Background: Nusinersen is an antisense oligonucleotide approved in 2016 for the treatment of spinal muscular atrophy (SMA). Laboratory testing prior to each nusinersen administration is recommended to assess for thrombocytopenia, coagulopathy, and renal toxicity.
Objectives: We report our tertiary care center’s experience with intrathecal nusinersen administration in children and adults with SMA types I, II, and III.
Approach: We performed a retrospective chart review of all SMA patients receiving nusinersen between February 2017 and February 2019. We reviewed the pre-treatment platelet count, prothrombin time (PT), partial thromboplastin time (PTT), urine protein, and need for procedural sedation or fluoroscopy-guidance.
Results: 54 (26 male) patients ages 1 month- 56 years received 344 nusinersen doses. 20 had SMA type I, 12 had type II, and 22 had type III. There were no treatment-related serious adverse events, and no patients discontinued treatment. There were 153 lab abnormalities in 39 patients, most (136 (88.9%)) were mild. Only 17 (11.1%) were significantly abnormal, and none persisted on repeat testing or altered nusinersen treatment. 28 patients required either general anesthesia (62 doses) or anxiolysis with oral midazolam (88 doses, including 4 patients (13 doses) with SMA type I). None had respiratory complications. 1 patient had transient high lumbar cerebral spinal fluid opening pressure associated with general anesthesia. 6 patients (23 doses) required fluoroscopy-guidance, all without complications.

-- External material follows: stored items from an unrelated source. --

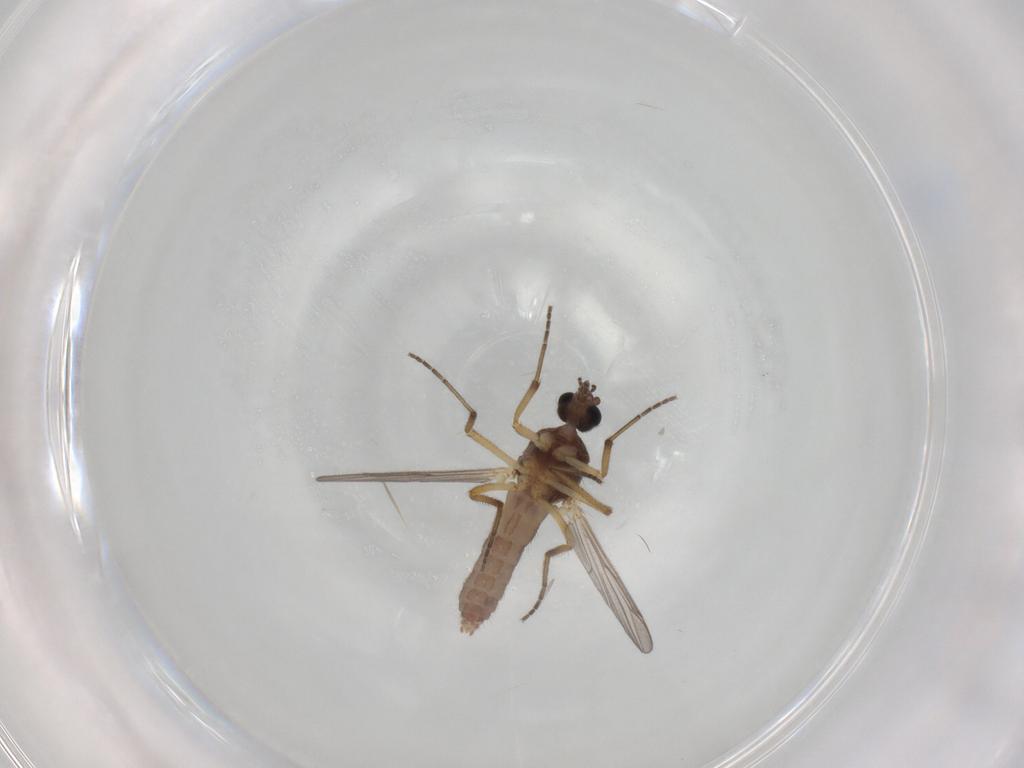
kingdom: Animalia
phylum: Arthropoda
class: Insecta
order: Diptera
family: Ceratopogonidae
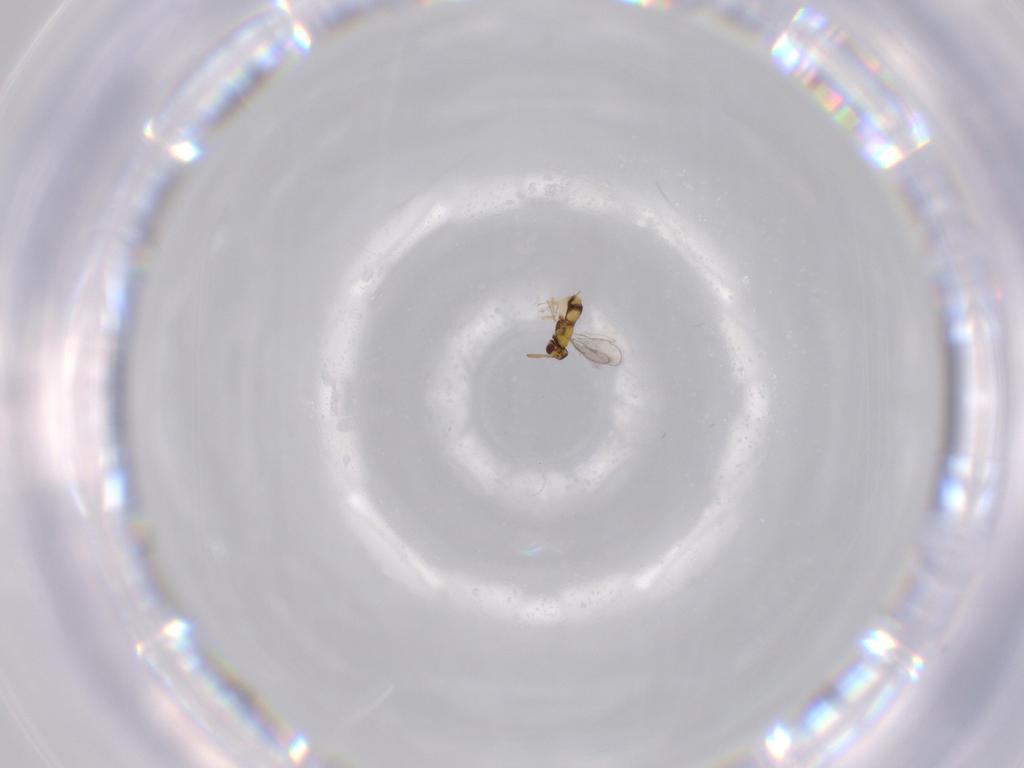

Conclusions: Intrathecal nusinersen is safe and well-tolerated, including in patients requiring the use of oral anxiolysis, general sedation, and fluoroscopy-guidance. Routine laboratory monitoring did not identify any persistent clinically significant findings in our cohort. A larger, multicenter study could better determine the utility of routine laboratory monitoring during nusinersen treatment.